О ватагах беглых крестьян сообщали из Казанской и Воронежской губерний. В Кинешемском уезде в вотчине отставного поручика Бестужева-Рюмина крестьяне «миром» повязали местных батюшку и дьячка, которые после обедни разругались и стали перед прихожанами обвинять друг друга в разбое, чем себя и выдали. И уж совсем из ряда вон выходящее сообщение – каптенармус Лабоденский со своими людьми в июле сего года напал на усадьбу своего соседа, отставного прапорщика Ергольского. Как пишет доноситель, «умышленно скопом приступали ко двору его в селе Которце с огненным ружьём, с дубьём и с кольём, и сам он, Лабоденский, по нём, и по жене, и по дочери его из пистолета стрелял многократно, а крестьянин его Ермолай Васильев из фузеи палил. От такого стреляния дочь его, Ергольского, девица Мария, со страху едва жива осталась…»
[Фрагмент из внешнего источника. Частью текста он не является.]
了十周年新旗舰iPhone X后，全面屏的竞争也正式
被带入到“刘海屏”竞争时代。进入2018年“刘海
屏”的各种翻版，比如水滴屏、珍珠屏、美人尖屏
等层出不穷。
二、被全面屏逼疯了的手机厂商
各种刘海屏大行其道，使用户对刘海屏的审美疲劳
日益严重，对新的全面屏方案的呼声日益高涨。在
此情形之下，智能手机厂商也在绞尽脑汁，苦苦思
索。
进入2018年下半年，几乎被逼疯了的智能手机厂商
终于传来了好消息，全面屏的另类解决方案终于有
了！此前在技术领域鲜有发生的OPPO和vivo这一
Хрущов покривился, дивясь эпистолярным талантам полицейских чинов: им бы трактаты об амурах писать, а не служебные реляции, и перешел к стопке бумаг с пометкой: «Академия наук». Здесь более всего было сообщений от президента Иоганна Шумахера. Академик этот был немец, но не из «фонов»[78], хотя в России всякий инородец нынче себя «фоном» корчит. Он давно вызывал у Хрущова подозрения частыми встречами с прусским и саксонским посланниками, чрезмерной старательностью в обличении недостатков сотрудников академии. Слишком уж это напоминало поговорку: злые люди доброго человека в клети поймали! Были у Хрущова сведения, что не без содействия Шумахера пропадают из академической библиотеки секретные карты, старинные фолианты, ученые трактаты. Несколько раз предлагал Хрущов Ушакову привести лукавого академика в канцелярию под конвоем и здесь испытанными приемами узнать всю правду.